= Assigned task =
Look for the line with "Bu ürüne ilk yorumu siz yapın!"; please transcribe it and every later line in the entries exactly, up to the end, leaving pictures out.

= Data for analysis =
"""
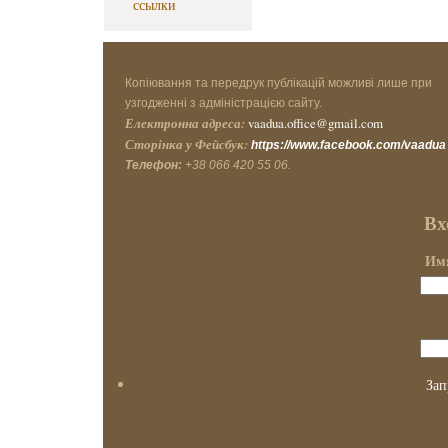
ссылки
Копіювання та передрук публікацій можливі лише при
узгодженні з адміністрацією сайту.
Електронна адреса:
vaadua.office@gmail.com
Сторінка у Фейсбук:
https://www.facebook.com/vaadua
Телефон:
+38 066 420 55 06.
Вх
Имя
Зап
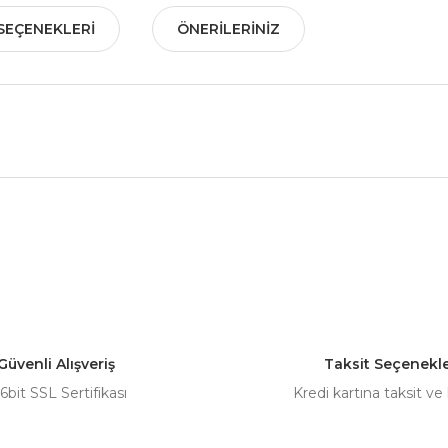
SEÇENEKLERI
ÖNERILERINIZ
nularda yetersiz gördüğünüz noktaları öneri formunu kullanarak tarafımız
Bu ürüne ilk yorumu siz yapın!
Yorum Yaz
Güvenli Alışveriş
Taksit Seçenekle
6bit SSL Sertifikası
Kredi kartına taksit ve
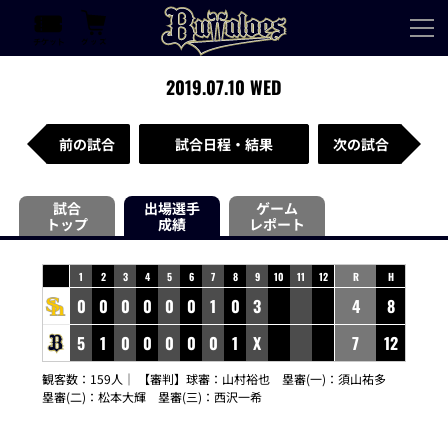
2019.07.10 WED
前の試合
試合日程・結果
次の試合
試合
出場選手
ゲーム
トップ
成績
レポート
1
2
3
4
5
6
7
8
9
10
11
12
R
H
0
0
0
0
0
0
1
0
3
4
8
5
1
0
0
0
0
0
1
X
7
12
観客数：159人｜ 【審判】球審：
山村裕也
塁審(一)：
須山祐多
塁審(二)：
松本大輝
塁審(三)：
西沢一希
"""
= Answer space =
Bu ürüne ilk yorumu siz yapın!
Yorum Yaz
Güvenli Alışveriş
Taksit Seçenekle
6bit SSL Sertifikası
Kredi kartına taksit ve
2019.07.10 WED
前の試合
試合日程・結果
次の試合
試合
出場選手
ゲーム
トップ
成績
レポート
1
2
3
4
5
6
7
8
9
10
11
12
R
H
0
0
0
0
0
0
1
0
3
4
8
5
1
0
0
0
0
0
1
X
7
12
観客数：159人｜ 【審判】球審：
山村裕也
塁審(一)：
須山祐多
塁審(二)：
松本大輝
塁審(三)：
西沢一希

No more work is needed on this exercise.